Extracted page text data
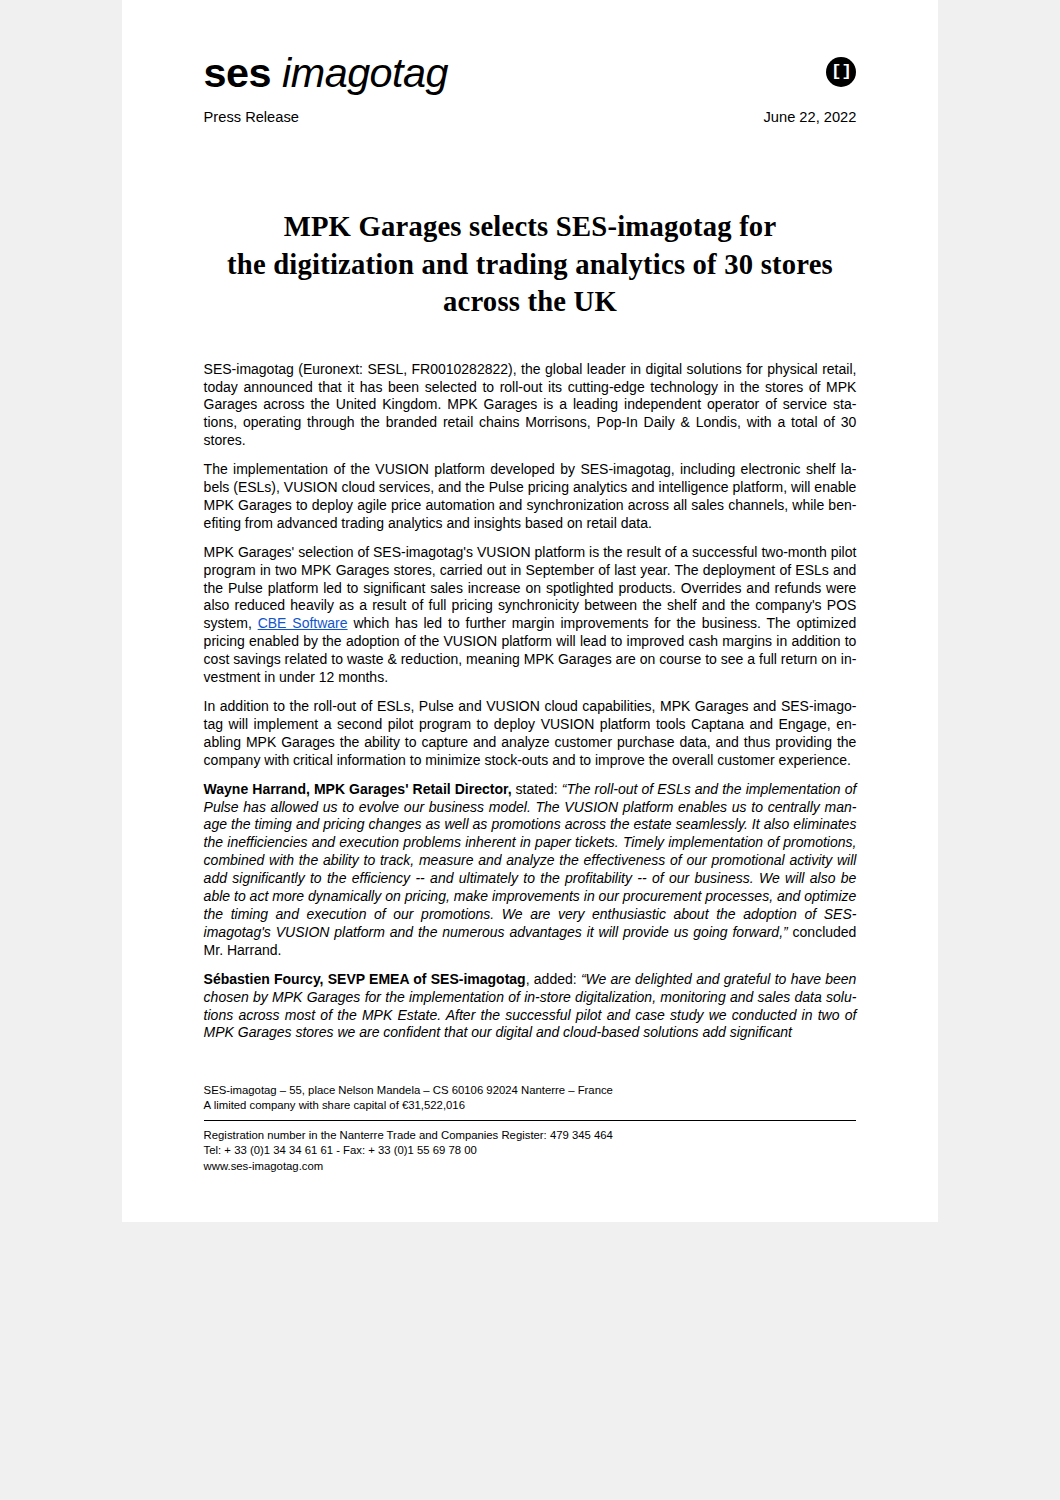ses imagotag
[]
Press Release
June 22, 2022
MPK Garages selects SES-imagotag for
the digitization and trading analytics of 30 stores
across the UK
SES-imagotag (Euronext: SESL, FR0010282822), the global leader in digital solutions for physical retail, today announced that it has been selected to roll-out its cutting-edge technology in the stores of MPK Garages across the United Kingdom. MPK Garages is a leading independent operator of service stations, operating through the branded retail chains Morrisons, Pop-In Daily & Londis, with a total of 30 stores.
The implementation of the VUSION platform developed by SES-imagotag, including electronic shelf labels (ESLs), VUSION cloud services, and the Pulse pricing analytics and intelligence platform, will enable MPK Garages to deploy agile price automation and synchronization across all sales channels, while benefiting from advanced trading analytics and insights based on retail data.
MPK Garages' selection of SES-imagotag's VUSION platform is the result of a successful two-month pilot program in two MPK Garages stores, carried out in September of last year. The deployment of ESLs and the Pulse platform led to significant sales increase on spotlighted products. Overrides and refunds were also reduced heavily as a result of full pricing synchronicity between the shelf and the company's POS system, CBE Software which has led to further margin improvements for the business. The optimized pricing enabled by the adoption of the VUSION platform will lead to improved cash margins in addition to cost savings related to waste & reduction, meaning MPK Garages are on course to see a full return on investment in under 12 months.
In addition to the roll-out of ESLs, Pulse and VUSION cloud capabilities, MPK Garages and SES-imagotag will implement a second pilot program to deploy VUSION platform tools Captana and Engage, enabling MPK Garages the ability to capture and analyze customer purchase data, and thus providing the company with critical information to minimize stock-outs and to improve the overall customer experience.
Wayne Harrand, MPK Garages' Retail Director, stated: “The roll-out of ESLs and the implementation of Pulse has allowed us to evolve our business model. The VUSION platform enables us to centrally manage the timing and pricing changes as well as promotions across the estate seamlessly. It also eliminates the inefficiencies and execution problems inherent in paper tickets. Timely implementation of promotions, combined with the ability to track, measure and analyze the effectiveness of our promotional activity will add significantly to the efficiency -- and ultimately to the profitability -- of our business. We will also be able to act more dynamically on pricing, make improvements in our procurement processes, and optimize the timing and execution of our promotions. We are very enthusiastic about the adoption of SES-imagotag's VUSION platform and the numerous advantages it will provide us going forward,” concluded Mr. Harrand.
Sébastien Fourcy, SEVP EMEA of SES-imagotag, added: “We are delighted and grateful to have been chosen by MPK Garages for the implementation of in-store digitalization, monitoring and sales data solutions across most of the MPK Estate. After the successful pilot and case study we conducted in two of MPK Garages stores we are confident that our digital and cloud-based solutions add significant
SES-imagotag – 55, place Nelson Mandela – CS 60106 92024 Nanterre – France
A limited company with share capital of €31,522,016
Registration number in the Nanterre Trade and Companies Register: 479 345 464
Tel: + 33 (0)1 34 34 61 61 - Fax: + 33 (0)1 55 69 78 00
www.ses-imagotag.com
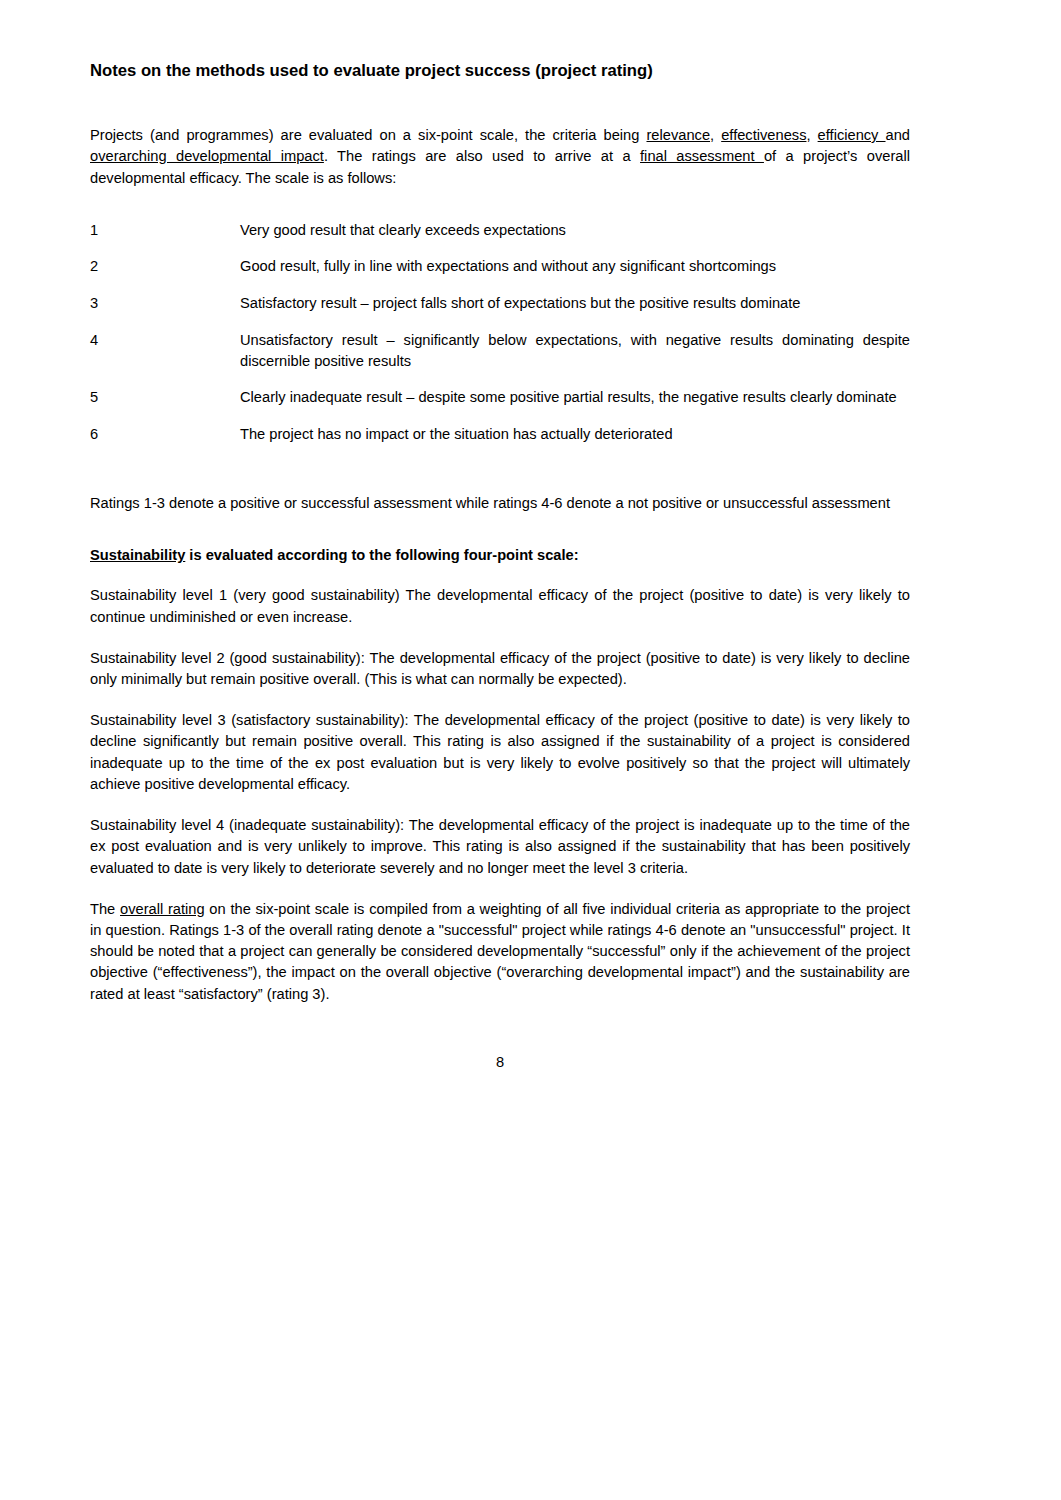Notes on the methods used to evaluate project success (project rating)
Projects (and programmes) are evaluated on a six-point scale, the criteria being relevance, effectiveness, efficiency and overarching developmental impact. The ratings are also used to arrive at a final assessment of a project’s overall developmental efficacy. The scale is as follows:
| 1 | Very good result that clearly exceeds expectations |
| 2 | Good result, fully in line with expectations and without any significant shortcomings |
| 3 | Satisfactory result – project falls short of expectations but the positive results dominate |
| 4 | Unsatisfactory result – significantly below expectations, with negative results dominating despite discernible positive results |
| 5 | Clearly inadequate result – despite some positive partial results, the negative results clearly dominate |
| 6 | The project has no impact or the situation has actually deteriorated |
Ratings 1-3 denote a positive or successful assessment while ratings 4-6 denote a not positive or unsuccessful assessment
Sustainability is evaluated according to the following four-point scale:
Sustainability level 1 (very good sustainability) The developmental efficacy of the project (positive to date) is very likely to continue undiminished or even increase.
Sustainability level 2 (good sustainability): The developmental efficacy of the project (positive to date) is very likely to decline only minimally but remain positive overall. (This is what can normally be expected).
Sustainability level 3 (satisfactory sustainability): The developmental efficacy of the project (positive to date) is very likely to decline significantly but remain positive overall. This rating is also assigned if the sustainability of a project is considered inadequate up to the time of the ex post evaluation but is very likely to evolve positively so that the project will ultimately achieve positive developmental efficacy.
Sustainability level 4 (inadequate sustainability): The developmental efficacy of the project is inadequate up to the time of the ex post evaluation and is very unlikely to improve. This rating is also assigned if the sustainability that has been positively evaluated to date is very likely to deteriorate severely and no longer meet the level 3 criteria.
The overall rating on the six-point scale is compiled from a weighting of all five individual criteria as appropriate to the project in question. Ratings 1-3 of the overall rating denote a "successful" project while ratings 4-6 denote an "unsuccessful" project. It should be noted that a project can generally be considered developmentally “successful” only if the achievement of the project objective (“effectiveness”), the impact on the overall objective (“overarching developmental impact”) and the sustainability are rated at least “satisfactory” (rating 3).
8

YOUR TASK
The word "inadequate" appears in some lines above. Return every one of those lines.

ANSWER TO THIS PROBLEM
| 5 | Clearly inadequate result – despite some positive partial results, the negative results clearly dominate |
Sustainability level 3 (satisfactory sustainability): The developmental efficacy of the project (positive to date) is very likely to decline significantly but remain positive overall. This rating is also assigned if the sustainability of a project is considered inadequate up to the time of the ex post evaluation but is very likely to evolve positively so that the project will ultimately achieve positive developmental efficacy.
Sustainability level 4 (inadequate sustainability): The developmental efficacy of the project is inadequate up to the time of the ex post evaluation and is very unlikely to improve. This rating is also assigned if the sustainability that has been positively evaluated to date is very likely to deteriorate severely and no longer meet the level 3 criteria.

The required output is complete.